[Records from a collection]
=-=-=

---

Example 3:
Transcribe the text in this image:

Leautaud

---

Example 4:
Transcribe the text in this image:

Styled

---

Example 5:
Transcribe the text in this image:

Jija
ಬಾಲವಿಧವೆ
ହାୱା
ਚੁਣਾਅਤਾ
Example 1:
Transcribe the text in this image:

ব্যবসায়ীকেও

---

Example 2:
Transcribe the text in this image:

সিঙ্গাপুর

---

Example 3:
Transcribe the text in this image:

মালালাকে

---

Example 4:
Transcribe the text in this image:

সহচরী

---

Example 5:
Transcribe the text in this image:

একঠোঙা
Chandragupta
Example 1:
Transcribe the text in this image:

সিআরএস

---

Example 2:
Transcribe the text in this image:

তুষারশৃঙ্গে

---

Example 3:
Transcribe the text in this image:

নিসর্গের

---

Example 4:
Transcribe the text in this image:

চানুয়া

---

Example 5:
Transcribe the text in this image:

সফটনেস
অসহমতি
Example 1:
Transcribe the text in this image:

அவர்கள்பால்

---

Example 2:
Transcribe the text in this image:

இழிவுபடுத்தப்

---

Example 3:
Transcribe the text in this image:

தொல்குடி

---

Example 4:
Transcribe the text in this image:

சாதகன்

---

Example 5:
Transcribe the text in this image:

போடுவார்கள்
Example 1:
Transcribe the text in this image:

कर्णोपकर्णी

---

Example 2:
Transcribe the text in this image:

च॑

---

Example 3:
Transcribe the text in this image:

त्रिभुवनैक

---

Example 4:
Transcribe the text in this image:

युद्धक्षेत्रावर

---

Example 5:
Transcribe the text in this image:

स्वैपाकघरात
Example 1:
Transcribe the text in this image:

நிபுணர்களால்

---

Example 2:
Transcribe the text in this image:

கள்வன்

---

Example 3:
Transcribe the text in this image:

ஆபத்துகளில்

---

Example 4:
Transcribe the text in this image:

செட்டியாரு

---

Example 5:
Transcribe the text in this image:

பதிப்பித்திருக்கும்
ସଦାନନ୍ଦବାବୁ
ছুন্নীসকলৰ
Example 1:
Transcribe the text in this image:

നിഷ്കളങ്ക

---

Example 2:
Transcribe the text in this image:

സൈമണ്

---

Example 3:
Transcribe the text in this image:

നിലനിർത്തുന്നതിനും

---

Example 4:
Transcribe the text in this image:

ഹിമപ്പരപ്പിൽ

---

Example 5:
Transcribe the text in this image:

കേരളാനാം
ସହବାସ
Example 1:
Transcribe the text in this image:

=-=-=

- _Problem statement_:
Would you please return all of the data exactly?

- _Result of the task_:
---

Example 3:
Transcribe the text in this image:

Leautaud

---

Example 4:
Transcribe the text in this image:

Styled

---

Example 5:
Transcribe the text in this image:

Jija
ಬಾಲವಿಧವೆ
ହାୱା
ਚੁਣਾਅਤਾ
Example 1:
Transcribe the text in this image:

ব্যবসায়ীকেও

---

Example 2:
Transcribe the text in this image:

সিঙ্গাপুর

---

Example 3:
Transcribe the text in this image:

মালালাকে

---

Example 4:
Transcribe the text in this image:

সহচরী

---

Example 5:
Transcribe the text in this image:

একঠোঙা
Chandragupta
Example 1:
Transcribe the text in this image:

সিআরএস

---

Example 2:
Transcribe the text in this image:

তুষারশৃঙ্গে

---

Example 3:
Transcribe the text in this image:

নিসর্গের

---

Example 4:
Transcribe the text in this image:

চানুয়া

---

Example 5:
Transcribe the text in this image:

সফটনেস
অসহমতি
Example 1:
Transcribe the text in this image:

அவர்கள்பால்

---

Example 2:
Transcribe the text in this image:

இழிவுபடுத்தப்

---

Example 3:
Transcribe the text in this image:

தொல்குடி

---

Example 4:
Transcribe the text in this image:

சாதகன்

---

Example 5:
Transcribe the text in this image:

போடுவார்கள்
Example 1:
Transcribe the text in this image:

कर्णोपकर्णी

---

Example 2:
Transcribe the text in this image:

च॑

---

Example 3:
Transcribe the text in this image:

त्रिभुवनैक

---

Example 4:
Transcribe the text in this image:

युद्धक्षेत्रावर

---

Example 5:
Transcribe the text in this image:

स्वैपाकघरात
Example 1:
Transcribe the text in this image:

நிபுணர்களால்

---

Example 2:
Transcribe the text in this image:

கள்வன்

---

Example 3:
Transcribe the text in this image:

ஆபத்துகளில்

---

Example 4:
Transcribe the text in this image:

செட்டியாரு

---

Example 5:
Transcribe the text in this image:

பதிப்பித்திருக்கும்
ସଦାନନ୍ଦବାବୁ
ছুন্নীসকলৰ
Example 1:
Transcribe the text in this image:

നിഷ്കളങ്ക

---

Example 2:
Transcribe the text in this image:

സൈമണ്

---

Example 3:
Transcribe the text in this image:

നിലനിർത്തുന്നതിനും

---

Example 4:
Transcribe the text in this image:

ഹിമപ്പരപ്പിൽ

---

Example 5:
Transcribe the text in this image:

കേരളാനാം
ସହବାସ
Example 1:
Transcribe the text in this image:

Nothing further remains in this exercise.